The Reserve Bank has made a bold bet, doubling down to slash the official cash rate 0.5 per cent to an all time low of 1 per cent.
There is a strong logic to the move.
By moving more aggressively now the RBNZ has surprised the market and pushed ahead of expectations.
Markets had already priced in at least two rate cuts this year - so why wait?
The move has achieved a much stronger drop in the currency than it could have with incremental cuts - delivering an immediate boost for exporters.
It will also likely drive a more meaningful reduction in interest rates for borrowers.
Banks were quick to start passing on floating mortgage rate cuts yesterday.
Market expectations had already blown out to at least two rate cuts this year - so why wait?
Still, I can't shake a nagging concern about the dwindling fire power of monetary policy as interest rates creep closer to zero.
Does the Reserve Bank risk firing all its ammo in a phony war?
And could such a dramatic move actually spook business and rattle confidence.
The last time rates were cut this dramatically was after the Christchurch earthquakes.
The double cut also harks back to the bad old days of the global financial crisis.

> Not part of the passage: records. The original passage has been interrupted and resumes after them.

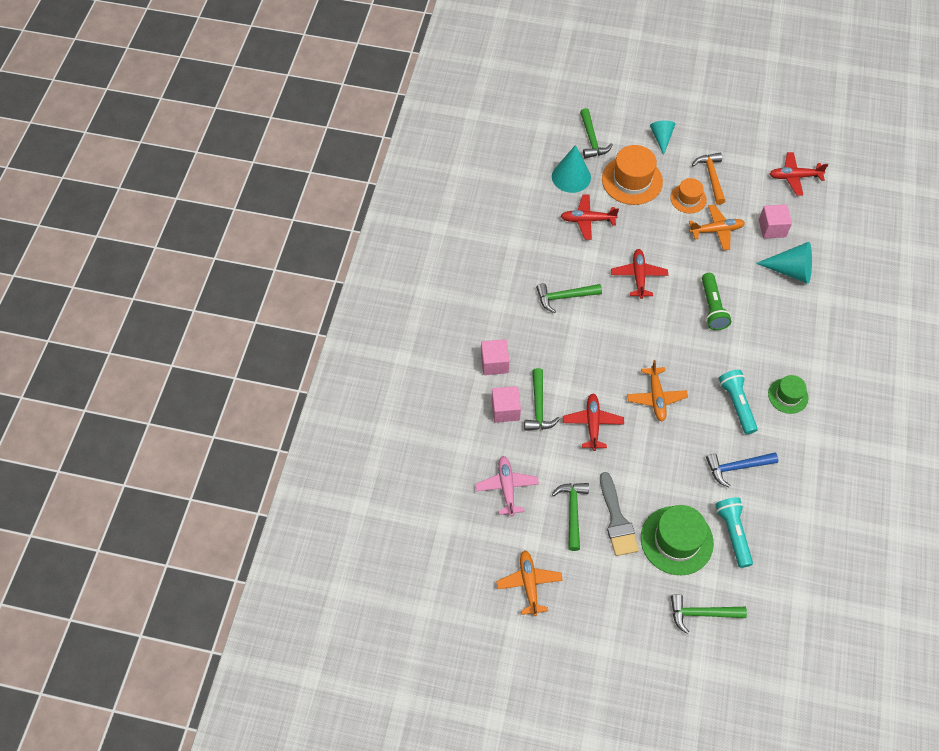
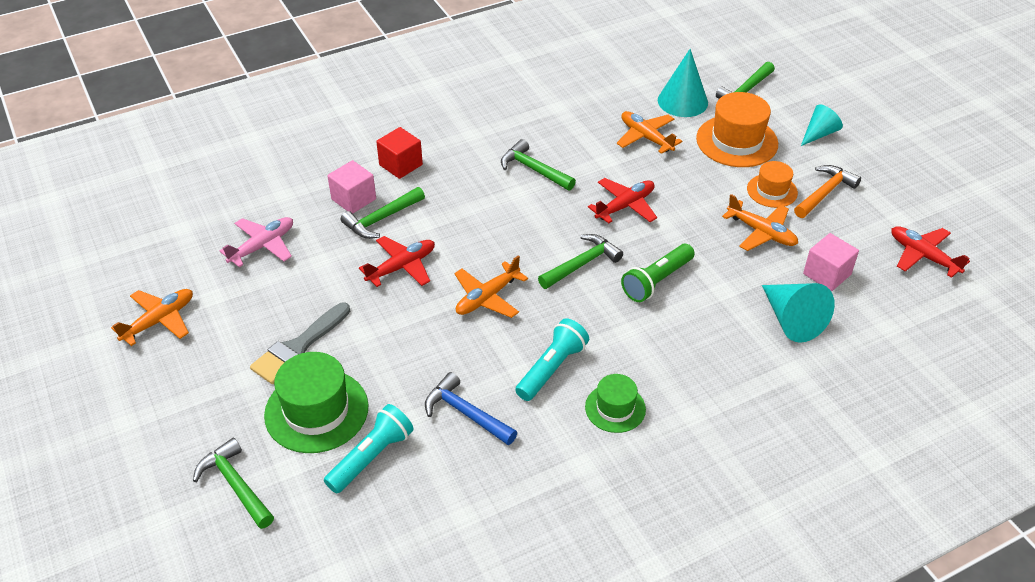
camera: 50 degrees right, 15 degrees down
pink cube [481,339,509,375] -> red cube [376,127,423,179]
green hammer [552,483,589,551] -> green hammer moved to [538,234,623,289]
red plane [561,195,619,240] -> orange plane [617,111,682,154]

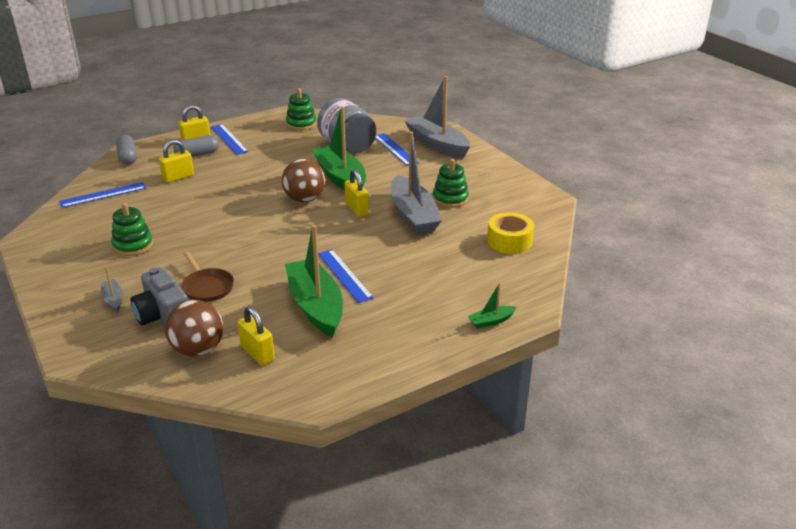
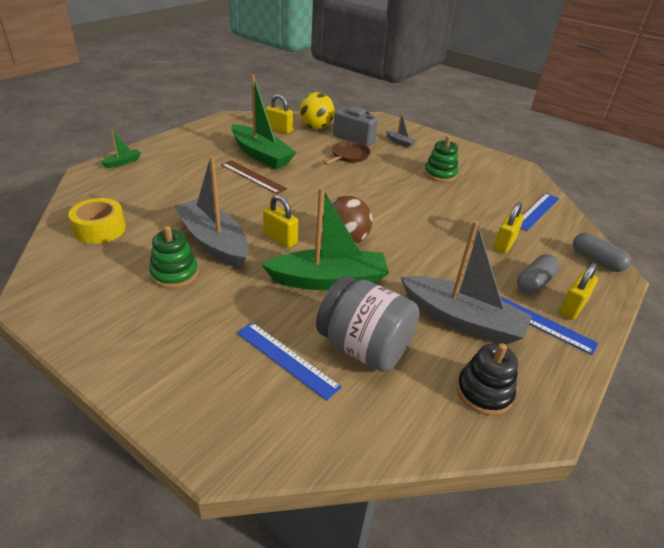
camera: 155 degrees right, 5 degrees up
brown ball [165,300,223,357] -> yellow ball [299,92,335,129]
brown pan [182,252,234,302] -> brown pan turned 90 degrees clockwise [324,141,370,165]
green stacking toy [286,88,317,130] -> black stacking toy [457,343,518,415]
green boat [312,106,366,190] -> green boat turned 45 degrees counterclockwise [261,187,389,290]
blue ruler [318,249,374,303] -> brown ruler [221,160,287,194]
grey boat [404,76,470,158] -> grey boat moved to [401,221,532,345]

Yet New Zealand is not in recession, markets have not crashed. Unemployment is at the lowest point in 11 years.
What happens if things really get ugly - if the trade war escalates further or New Zealand gets hit by some other headwind, like drought?
In nine months between July 2008 and April 2009 the Reserve Bank cut rates by 5.75 per cent. That kind of powerful monetary policy response is no longer on the table.
Here, in the interests of full disclosure, I should say that I am a terrible poker player.
I suspect Reserve Bank Governor Adrian Orr might be quite good.
If he has any concern about the dwindling firepower of his rate cuts then he is certainly not showing it.
In fact today he restated explicitly his faith in monetary policy as an instrument to target inflation and unemployment.
It's power is not diminished just because the numbers involved are lower, he argued.
Orr did concede that the weird world of negative interest rates was now a real possibility in New Zealand.
But making a bolder cut now meant that negative rates (or other arcane stuff like quantitative easing policy) was less of a possibility than it might otherwise have been, he said.
Orr talks a lot about "regret analysis".
In other words, a year from now when he ponders the RBNZ's decisions in hindsight what would be worse - regret for cutting too hard and pushing the economy beyond capacity, or regret for moving too slowly and letting growth stall?
Orr, and his committee, favour a proactive approach - attack as the best defence.